Top Washington defense officials have talked of the need to step up bilateral missile cooperation as they are visiting Seoul for consultations over the planned transfer of wartime operational control and other pending security issues.
Washington has apparently wanted Seoul to join its multilayered missile defense program so that it can connect Japan and other regional partners under the network to counter missile threats from potential adversaries.
But Seoul has remained reluctant to participate in it as it could undermine its relations with Beijing, Pyongyang and others that the U.S. program could target in case of a contingency. Instead, it has been working on establishing a separate low-tier defense system to counter North Korean threats.
During his meeting with his South Korean counterpart Gen. Jung Seung-jo on Monday, U.S. Joint Chiefs of Staff Chairman Gen. Martin Dempsey said given the threat that North Korean ballistic missiles pose to the peninsula and the region, the Joint Integrated Missile Defense System has become more important.
“As the capabilities of the North have changed, we have to change right along with them,” he said during the Military Committee Meeting held in Seoul. “In fact, we try to change before they change.”
On his flight to Seoul last week, U.S. Defense Secretary Chuck Hagel also echoed his view, saying missile defense is one of the “big ones” that Seoul should focus on as it prepares for the transfer of wartime operational control.
“Obviously missile defense is a huge part of this. ISR ― intelligence surveillance, reconnaissance ― and command and control is a very big part of all this,” he told reporters on his flight to Seoul.
Hagel touched down in Seoul on Sunday for a four-day trip that would include his attendance at the allies’ annual Security Consultative Meeting, where Seoul’s request to reconsider the timing of the OPCON transfer currently slated for December 2015 is expected to top the agenda.
Some observers raised speculation that Washington officials could renew their calls for Seoul to join its missile defense network and link the issue to the consultations over the proposed delay in the OPCON handover.
Other analysts, however, said Washington might not push for it in consideration of the public sentiment against Seoul’s participation in the U.S. missile defense program.

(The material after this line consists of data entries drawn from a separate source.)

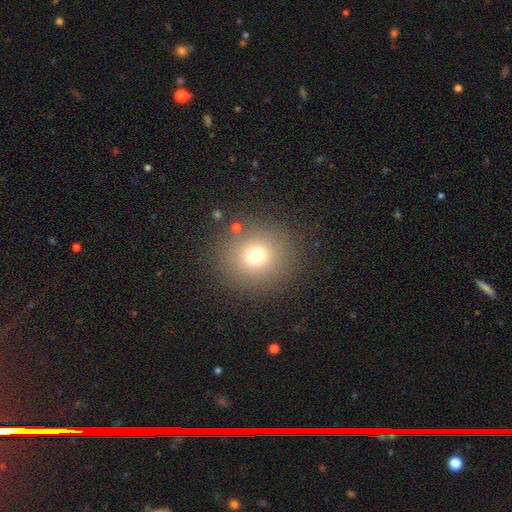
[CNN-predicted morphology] smooth-or-featured: smooth: 72% | star or artifact: 18% | featured or disk: 10%
  how-rounded: round: 88% | in between: 11% | cigar-shaped: 1%
  merging: none: 87% | minor disturbance: 7% | major disturbance: 4% | merger: 2%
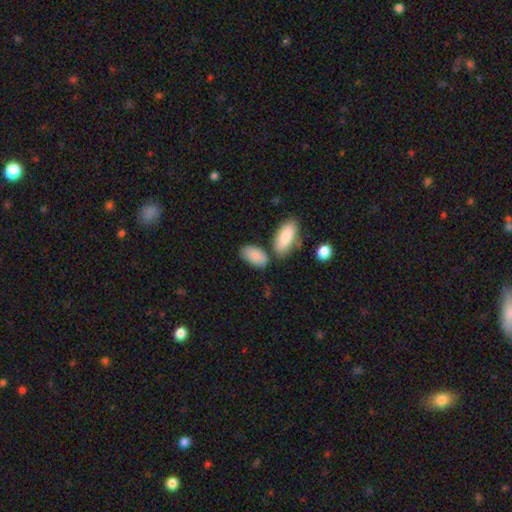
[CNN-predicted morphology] This appears to be a smooth galaxy with no disk features (86%) that is in between round and cigar-shaped (93%). Merging: none (62%).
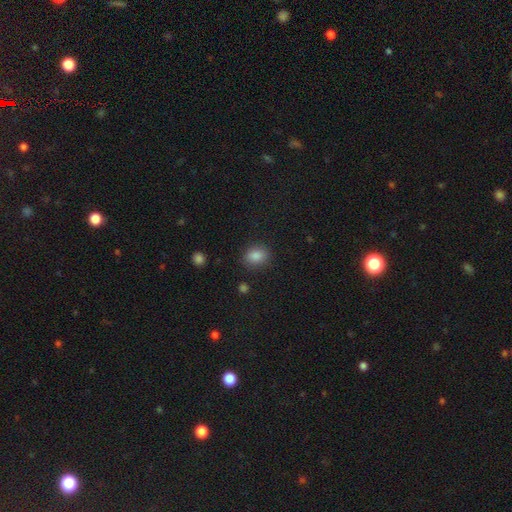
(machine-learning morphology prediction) Smooth or featured? Predicted: smooth (p=0.84). How rounded? Predicted: in between (p=0.54). Merging? Predicted: none (p=0.84).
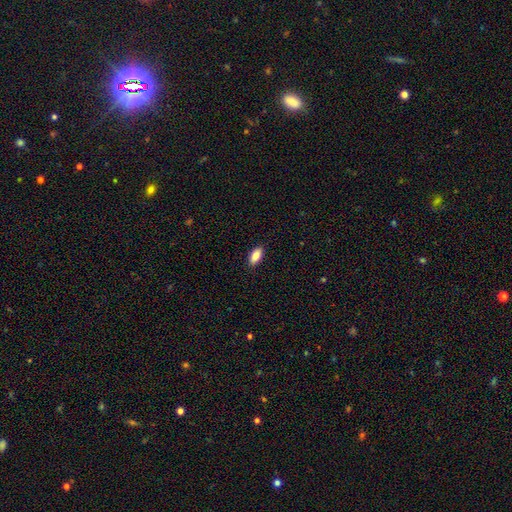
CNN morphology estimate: Q: Smooth or featured?
A: smooth (85%); runner-up: featured or disk (8%)
Q: How rounded?
A: in between (88%); runner-up: cigar-shaped (10%)
Q: Merging?
A: none (89%); runner-up: minor disturbance (8%)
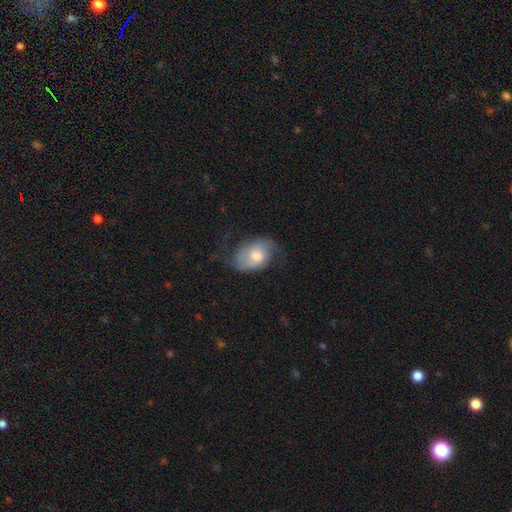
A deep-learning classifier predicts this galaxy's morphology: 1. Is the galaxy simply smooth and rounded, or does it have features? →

Stressing that the allies have never had any official talks over whether to join the U.S. program, Seoul has been working on establishing its own missile shield specifically designed for Korean terrain features and security conditions.
The South’s envisioned program is called Korea Air and Missile Defense. Seoul’s lack of crucial intelligence assets for the KAMD including a military satellite is cited as the major problem for its development and operation.
Talk of the allies’ missile defense cooperation has emerged as Seoul has sought to enhance relations with Beijing, which observers say have been undermined due to the previous Lee Myung-bak government’s focus on the Korea-U.S. partnership.
Some analysts say the recent development in Seoul-Beijing relations may not be welcomed by Washington as the U.S. seeks to strengthen military and diplomatic ties with its core allies such as Japan and South Korea amid the rise of China.
For Washington, strengthening the trilateral security network of the alliances with Seoul and Tokyo is crucial.
But Seoul and Tokyo have been estranged as Japanese right-wing politicians refuse to fully atone for their country’s wartime atrocities and step up its territorial claim to Dokdo islets in the East Sea.